Here in Africa, we do not compete on a level playing field. When the average Sub-Saharan African college student pays roughly four per cent the annual fee of American students, as an example, our African universities cannot afford to pay the cartels in order to access the knowledge. So, our students learn less comprehensive and more outdated knowledge.

As a way to level the playing field, Russian hackers post the global publishing companies’ content free on their “Sci Hub” website. But, accessing these hacked articles is ethically questionable since the material is stolen.

But academics themselves are sick of the cartels and are fighting back directly and ethically without the help of hackers.

Kenyan universities and research institutes, including KCA, USIU-A, Strathmore, Kenya Agricultural and Livestock Research Organisation(Kalro), and the International Livestock Research Institute (Ilri) are among global education, donor, and research entities pushing back and actively supporting open access publishing.

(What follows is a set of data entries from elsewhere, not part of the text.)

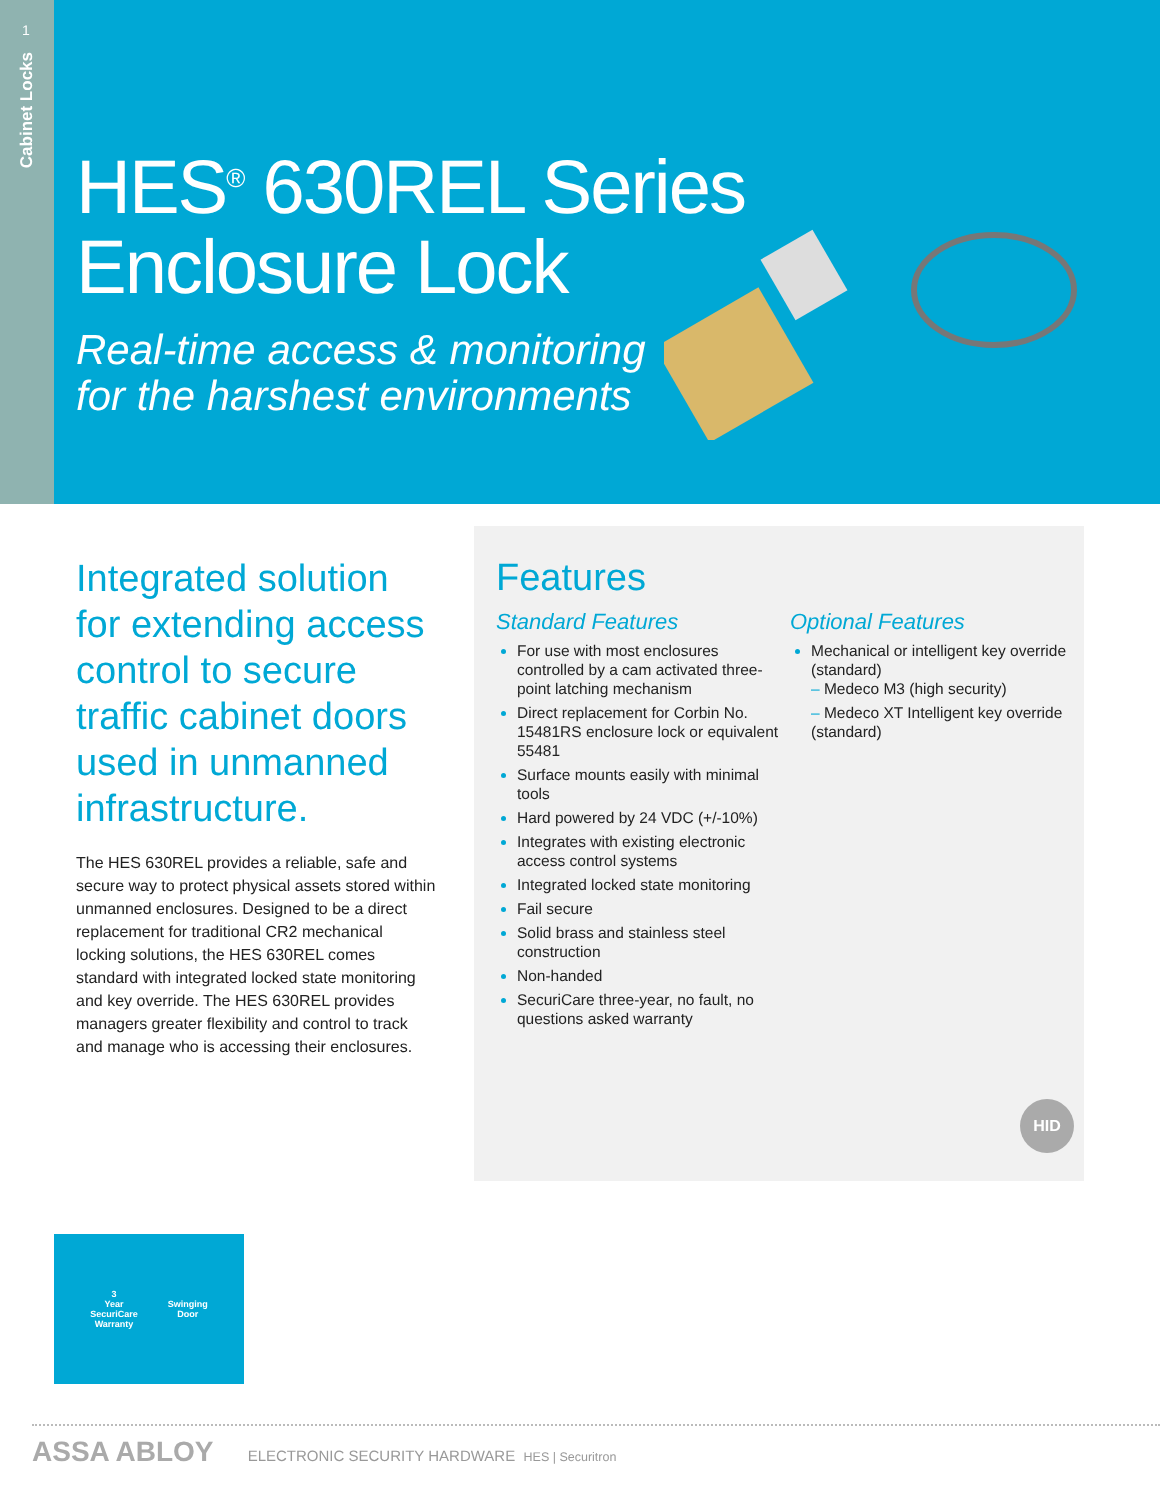1
Cabinet Locks
HES<sup>®</sup> 630REL Series
Enclosure Lock
Real-time access & monitoring
for the harshest environments
Integrated solution for extending access control to secure traffic cabinet doors used in unmanned infrastructure.
The HES 630REL provides a reliable, safe and secure way to protect physical assets stored within unmanned enclosures. Designed to be a direct replacement for traditional CR2 mechanical locking solutions, the HES 630REL comes standard with integrated locked state monitoring and key override. The HES 630REL provides managers greater flexibility and control to track and manage who is accessing their enclosures.
Features
Standard Features
For use with most enclosures controlled by a cam activated three-point latching mechanism
Direct replacement for Corbin No. 15481RS enclosure lock or equivalent 55481
Surface mounts easily with minimal tools
Hard powered by 24 VDC (+/-10%)
Integrates with existing electronic access control systems
Integrated locked state monitoring
Fail secure
Solid brass and stainless steel construction
Non-handed
SecuriCare three-year, no fault, no questions asked warranty
Optional Features
Mechanical or intelligent key override (standard)
– Medeco M3 (high security)
– Medeco XT Intelligent key override (standard)
HID
3
Year
SecuriCare
Warranty
Swinging
Door
ASSA ABLOY ELECTRONIC SECURITY HARDWARE HES | Securitron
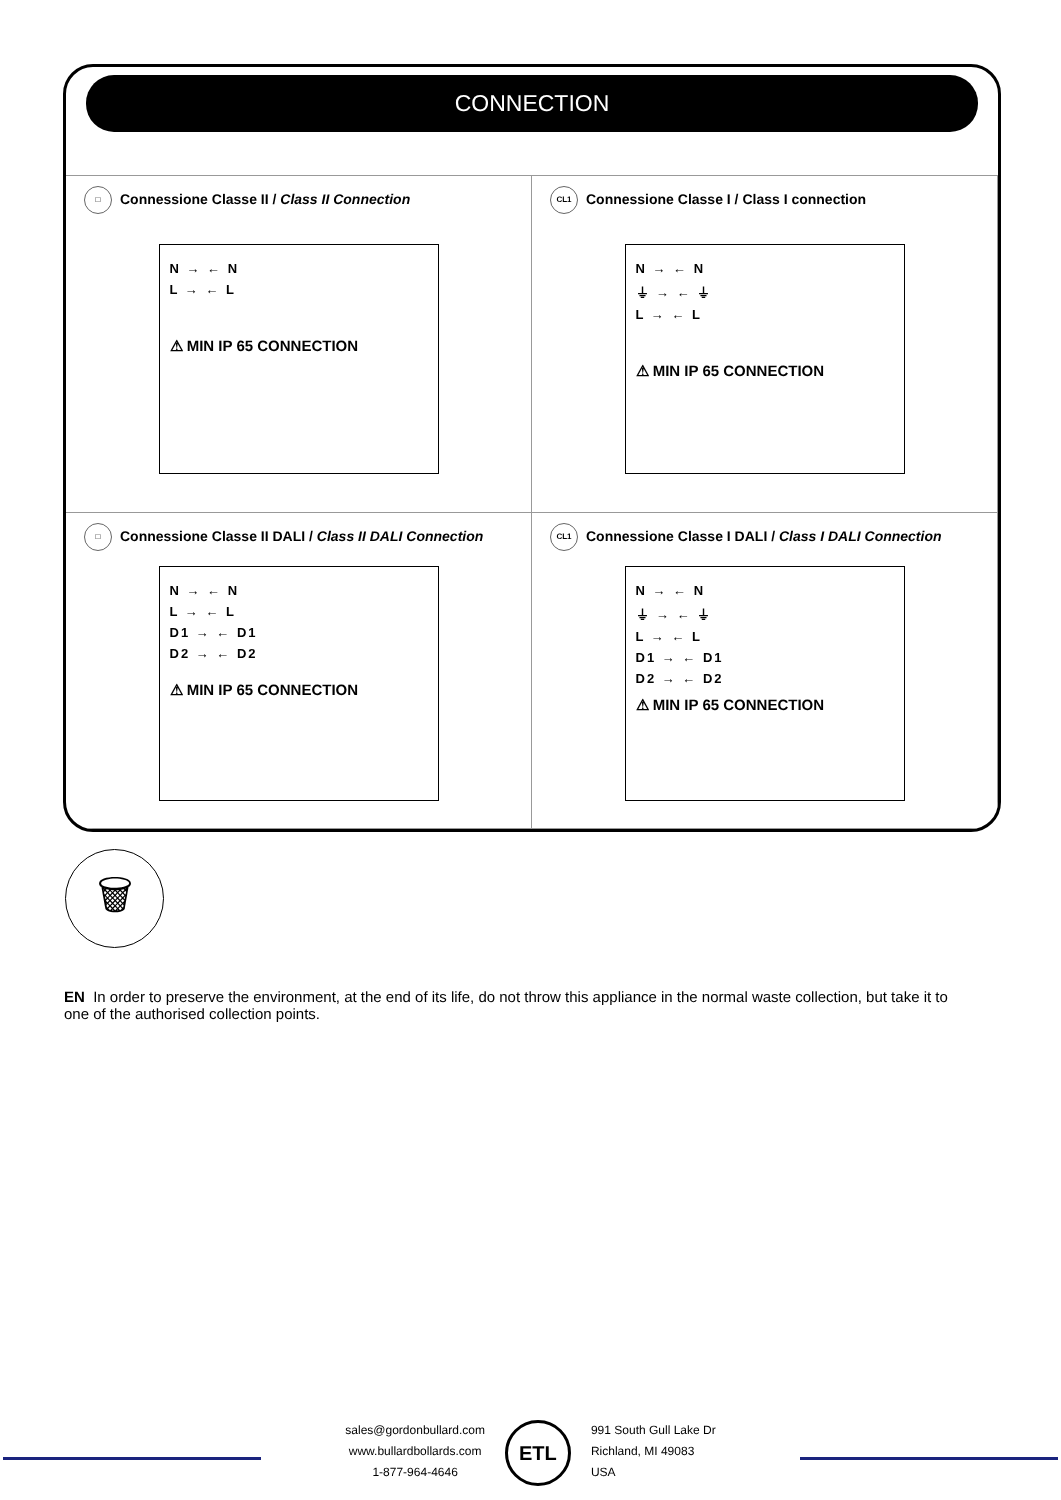CONNECTION
□ Connessione Classe II / Class II Connection
N → ← N
L → ← L
⚠ MIN IP 65 CONNECTION
CL1 Connessione Classe I / Class I connection
N → ← N
⏚ → ← ⏚
L → ← L
⚠ MIN IP 65 CONNECTION
□ Connessione Classe II DALI / Class II DALI Connection
N → ← N
L → ← L
D1 → ← D1
D2 → ← D2
⚠ MIN IP 65 CONNECTION
CL1 Connessione Classe I DALI / Class I DALI Connection
N → ← N
⏚ → ← ⏚
L → ← L
D1 → ← D1
D2 → ← D2
⚠ MIN IP 65 CONNECTION
🗑
EN In order to preserve the environment, at the end of its life, do not throw this appliance in the normal waste collection, but take it to one of the authorised collection points.
sales@gordonbullard.com
www.bullardbollards.com
1-877-964-4646
ETL
991 South Gull Lake Dr
Richland, MI 49083
USA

Also, the European Union, the Bill and Melinda Gates Foundation, among other funders, now require recipients of their grants to only publish in open free to access publications.

Open access journals are those still peer reviewed for high quality but can be downloaded and read for free for anyone in the world.

Kenya’s progressive librarians, such as Mary Ngure, hold forums for students and researchers to learn how to access and publish through open access platforms. Open access journals here in Kenya include the African Journal of Health Sciences, East African Orthopedic Journal, Journal of Language, Technology and Entrepreneurship in Africa, and African Journal of Food, Agriculture, Nutrition and Development, among others.

So, let us push all research funders to require open access publishing. Let us encourage faculty to publish in open access journals as requirements for promotion. In so doing, we can advocate against cartels that limit access to knowledge in order to eliminate the information gap and improve the quality of higher education on the continent.